Re: is killing zombies possible w/o a reboot?

From: linux-os
Date: Wed Nov 03 2004 - 11:51:57 EST


On Wed, 3 Nov 2004, Gene Heskett wrote:

On Wednesday 03 November 2004 09:33, bert hubert wrote:
On Wed, Nov 03, 2004 at 07:51:39AM -0500, Gene Heskett wrote:
But I'd tried to run gnomeradio earlier to listen to the
elections,

Depressing enough.

I'd tried to kill the zombie earlier but couldn't.
Isn't there some way to clean up a &^$#^#@)_ zombie?

Kill the parent, is the only (portable) way.

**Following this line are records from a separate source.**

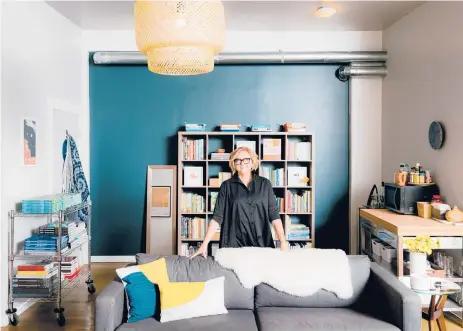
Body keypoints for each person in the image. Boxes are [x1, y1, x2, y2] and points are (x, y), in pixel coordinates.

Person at [190, 146, 289, 258]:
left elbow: (274, 215)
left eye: (246, 159)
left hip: (262, 244)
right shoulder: (226, 186)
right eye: (238, 160)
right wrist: (204, 244)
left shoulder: (265, 184)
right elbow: (217, 217)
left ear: (252, 162)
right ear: (233, 163)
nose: (242, 163)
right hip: (234, 246)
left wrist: (283, 241)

The parent would have been the icon. It opened its usual sized small
window, but never did anything to it. I clicked on closing the
window, but 10 seconds later the system asked me if I wanted to kill
it as it wasn't responding. I said yes, the window disappeared, but
kpm said gomeradio was still present as process 8162, and that wasn't
killable. Funny thing is, on the reboot, it automaticly self
restored and ran just fine.

I consider this as one of linux's achilles heels. Such a hung and
dead process can be properly disposed of by a primitive os called os9
because it keeps track of all resources in tables in the kernel
memory space. Issueing a kill procnumber removes the process from
the exec queue, reclaims all its memory to the system free memory
pool, and removes it from the IRQ service tables if an entry exists
there. Near instant, total cleanup, nothing left, in about 250
microseconds max. 1.79 mhz cpu's aren't quite instant :)

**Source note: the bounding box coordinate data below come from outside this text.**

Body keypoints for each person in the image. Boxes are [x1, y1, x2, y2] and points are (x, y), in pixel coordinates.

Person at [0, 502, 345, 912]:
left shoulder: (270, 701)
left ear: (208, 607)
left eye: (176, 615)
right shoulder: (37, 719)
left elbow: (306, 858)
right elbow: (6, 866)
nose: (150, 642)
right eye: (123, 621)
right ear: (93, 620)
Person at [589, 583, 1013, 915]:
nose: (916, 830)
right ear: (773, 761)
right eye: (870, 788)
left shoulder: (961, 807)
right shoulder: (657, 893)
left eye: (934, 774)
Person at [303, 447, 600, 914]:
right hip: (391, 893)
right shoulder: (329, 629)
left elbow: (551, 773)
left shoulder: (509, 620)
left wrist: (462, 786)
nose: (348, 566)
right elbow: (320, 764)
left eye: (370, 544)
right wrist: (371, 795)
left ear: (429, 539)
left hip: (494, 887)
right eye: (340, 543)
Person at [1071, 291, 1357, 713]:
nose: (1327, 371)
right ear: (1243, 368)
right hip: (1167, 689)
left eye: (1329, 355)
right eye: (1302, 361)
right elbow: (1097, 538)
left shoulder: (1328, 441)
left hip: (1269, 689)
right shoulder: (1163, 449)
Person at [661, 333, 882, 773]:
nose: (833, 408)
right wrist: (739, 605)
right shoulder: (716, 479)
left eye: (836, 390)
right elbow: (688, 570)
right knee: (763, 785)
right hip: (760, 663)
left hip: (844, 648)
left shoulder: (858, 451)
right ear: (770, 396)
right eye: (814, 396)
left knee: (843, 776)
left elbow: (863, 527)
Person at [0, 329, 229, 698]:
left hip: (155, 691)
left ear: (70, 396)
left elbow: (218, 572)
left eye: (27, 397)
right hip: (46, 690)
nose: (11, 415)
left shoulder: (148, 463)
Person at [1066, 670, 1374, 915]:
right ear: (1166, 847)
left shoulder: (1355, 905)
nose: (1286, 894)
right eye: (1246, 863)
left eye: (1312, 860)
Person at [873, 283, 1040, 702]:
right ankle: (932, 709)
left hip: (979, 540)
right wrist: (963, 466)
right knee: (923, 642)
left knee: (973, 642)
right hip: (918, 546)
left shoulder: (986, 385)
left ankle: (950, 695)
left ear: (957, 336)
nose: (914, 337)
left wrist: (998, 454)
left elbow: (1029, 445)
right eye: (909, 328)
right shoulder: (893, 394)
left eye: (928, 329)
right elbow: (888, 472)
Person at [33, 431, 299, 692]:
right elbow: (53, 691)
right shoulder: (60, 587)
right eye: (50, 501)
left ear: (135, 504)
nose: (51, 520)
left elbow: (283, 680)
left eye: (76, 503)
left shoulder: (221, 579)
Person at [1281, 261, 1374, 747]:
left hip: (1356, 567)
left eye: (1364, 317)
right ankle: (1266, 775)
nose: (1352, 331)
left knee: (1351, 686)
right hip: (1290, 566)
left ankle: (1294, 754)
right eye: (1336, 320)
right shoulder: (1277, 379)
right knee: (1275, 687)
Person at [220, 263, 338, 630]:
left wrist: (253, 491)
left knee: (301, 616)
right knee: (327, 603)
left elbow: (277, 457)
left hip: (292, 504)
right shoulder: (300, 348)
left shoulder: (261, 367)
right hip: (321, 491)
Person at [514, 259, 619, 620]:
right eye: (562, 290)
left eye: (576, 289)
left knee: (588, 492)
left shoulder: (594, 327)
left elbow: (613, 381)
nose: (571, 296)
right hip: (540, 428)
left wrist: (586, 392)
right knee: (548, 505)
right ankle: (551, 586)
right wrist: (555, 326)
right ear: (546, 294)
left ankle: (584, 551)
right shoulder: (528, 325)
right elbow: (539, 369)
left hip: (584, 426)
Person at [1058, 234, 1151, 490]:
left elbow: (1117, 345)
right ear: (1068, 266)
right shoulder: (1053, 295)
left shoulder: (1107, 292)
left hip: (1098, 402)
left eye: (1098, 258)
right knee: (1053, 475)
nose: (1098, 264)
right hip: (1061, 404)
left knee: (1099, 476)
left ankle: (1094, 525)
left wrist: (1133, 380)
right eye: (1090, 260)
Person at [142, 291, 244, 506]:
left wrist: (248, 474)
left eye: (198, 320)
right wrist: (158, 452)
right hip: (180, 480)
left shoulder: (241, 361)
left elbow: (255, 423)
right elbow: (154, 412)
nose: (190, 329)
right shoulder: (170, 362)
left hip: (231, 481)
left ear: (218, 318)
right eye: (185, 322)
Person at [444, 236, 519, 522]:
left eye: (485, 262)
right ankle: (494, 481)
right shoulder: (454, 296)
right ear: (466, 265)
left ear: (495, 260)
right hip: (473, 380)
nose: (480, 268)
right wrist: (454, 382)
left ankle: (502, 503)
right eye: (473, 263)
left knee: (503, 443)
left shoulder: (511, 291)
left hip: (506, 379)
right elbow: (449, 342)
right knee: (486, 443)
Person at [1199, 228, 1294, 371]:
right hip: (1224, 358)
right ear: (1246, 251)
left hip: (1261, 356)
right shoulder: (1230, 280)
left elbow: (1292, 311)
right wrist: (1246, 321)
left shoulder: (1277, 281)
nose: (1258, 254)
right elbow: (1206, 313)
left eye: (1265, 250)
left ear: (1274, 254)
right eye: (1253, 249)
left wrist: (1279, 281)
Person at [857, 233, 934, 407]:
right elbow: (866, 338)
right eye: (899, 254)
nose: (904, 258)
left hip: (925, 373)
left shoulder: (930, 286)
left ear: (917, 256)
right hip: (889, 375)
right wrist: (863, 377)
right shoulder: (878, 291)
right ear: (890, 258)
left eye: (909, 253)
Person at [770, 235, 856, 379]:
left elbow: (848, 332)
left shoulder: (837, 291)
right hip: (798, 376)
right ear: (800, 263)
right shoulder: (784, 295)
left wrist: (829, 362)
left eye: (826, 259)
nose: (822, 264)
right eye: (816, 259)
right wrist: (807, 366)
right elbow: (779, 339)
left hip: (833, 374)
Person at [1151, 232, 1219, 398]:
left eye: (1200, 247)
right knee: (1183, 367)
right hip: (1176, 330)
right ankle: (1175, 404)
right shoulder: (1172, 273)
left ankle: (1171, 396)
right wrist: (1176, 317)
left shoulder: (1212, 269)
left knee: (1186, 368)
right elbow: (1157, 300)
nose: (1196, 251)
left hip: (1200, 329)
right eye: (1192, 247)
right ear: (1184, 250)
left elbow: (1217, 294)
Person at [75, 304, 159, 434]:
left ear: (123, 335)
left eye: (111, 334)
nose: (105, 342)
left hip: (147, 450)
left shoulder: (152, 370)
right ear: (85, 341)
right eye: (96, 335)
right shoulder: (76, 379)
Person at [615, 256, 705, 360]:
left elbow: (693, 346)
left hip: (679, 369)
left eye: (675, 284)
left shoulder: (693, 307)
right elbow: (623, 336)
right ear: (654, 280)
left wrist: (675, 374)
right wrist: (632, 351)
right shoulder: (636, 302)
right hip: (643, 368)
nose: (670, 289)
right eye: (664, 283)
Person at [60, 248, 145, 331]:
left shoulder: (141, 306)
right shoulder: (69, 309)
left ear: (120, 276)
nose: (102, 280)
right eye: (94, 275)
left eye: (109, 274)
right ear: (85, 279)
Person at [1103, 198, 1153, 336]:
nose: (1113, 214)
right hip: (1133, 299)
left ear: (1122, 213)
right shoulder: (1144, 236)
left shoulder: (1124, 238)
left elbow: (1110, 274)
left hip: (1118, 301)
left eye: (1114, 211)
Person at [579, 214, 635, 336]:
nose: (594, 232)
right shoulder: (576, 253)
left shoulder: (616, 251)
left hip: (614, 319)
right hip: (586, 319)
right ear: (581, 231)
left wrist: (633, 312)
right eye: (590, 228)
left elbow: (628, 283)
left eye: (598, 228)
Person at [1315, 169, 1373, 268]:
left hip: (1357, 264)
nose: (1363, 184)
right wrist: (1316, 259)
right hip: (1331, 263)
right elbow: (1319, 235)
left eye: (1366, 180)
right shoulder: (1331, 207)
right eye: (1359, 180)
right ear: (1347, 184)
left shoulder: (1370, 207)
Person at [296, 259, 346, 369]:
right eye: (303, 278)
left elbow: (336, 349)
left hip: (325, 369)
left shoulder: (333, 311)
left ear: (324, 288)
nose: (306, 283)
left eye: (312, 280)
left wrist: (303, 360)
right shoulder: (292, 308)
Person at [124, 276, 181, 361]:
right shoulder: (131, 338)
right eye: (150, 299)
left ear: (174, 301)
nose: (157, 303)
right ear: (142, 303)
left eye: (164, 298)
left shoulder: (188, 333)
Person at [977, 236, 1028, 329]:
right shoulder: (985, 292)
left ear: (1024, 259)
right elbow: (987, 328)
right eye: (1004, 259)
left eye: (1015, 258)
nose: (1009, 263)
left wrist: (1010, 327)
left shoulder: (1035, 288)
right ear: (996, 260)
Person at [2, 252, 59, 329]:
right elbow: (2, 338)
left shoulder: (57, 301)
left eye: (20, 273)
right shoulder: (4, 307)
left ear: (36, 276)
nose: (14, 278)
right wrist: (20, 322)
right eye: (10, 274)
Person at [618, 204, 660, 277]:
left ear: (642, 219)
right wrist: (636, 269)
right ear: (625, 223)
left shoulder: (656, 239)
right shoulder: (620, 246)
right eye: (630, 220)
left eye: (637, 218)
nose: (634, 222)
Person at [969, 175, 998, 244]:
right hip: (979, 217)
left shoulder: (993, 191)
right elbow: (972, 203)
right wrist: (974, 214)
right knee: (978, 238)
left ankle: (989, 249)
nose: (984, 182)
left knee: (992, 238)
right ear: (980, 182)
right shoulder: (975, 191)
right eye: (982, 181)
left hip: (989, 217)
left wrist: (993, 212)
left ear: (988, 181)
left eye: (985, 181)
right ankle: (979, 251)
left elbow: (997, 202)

Lets just say that I think having to reboot because of a zombie that
has resources locked up, and have the reboot fubared by it too,
aren't exactly friendly actions.

[SNIPPED....]

There is no problem killing a task and freeing its resources.
The problem is that Linux and other Unix variations need to
do this in a specific manner. That manner being that some
parent (or ultimately init) needs to receive the terminating
status. A task that has been otherwise killed, but is awaiting
its status to be obtained is in the 'Z' or zombie state. If
the code for either the child task or its parent was improperly
written, the death of a parent could allow a child to wait
forever (zombie).

The fix is to fix the code. Your temporary fix is to use
Ctrl-Alt-backspace to kill the X11 server (the parent).
If it doesn't restart (it's not a kernel problem, it's
a distribution problem), you can log in as root and
execute:

/etc/X11/prefdm &

All these little windows and icons are the 'children' of
the X server. The above is a temporary work-around for
a non-kernel problem.


Cheers,
Dick Johnson
Penguin : Linux version 2.6.9 on an i686 machine (5537.79 BogoMips).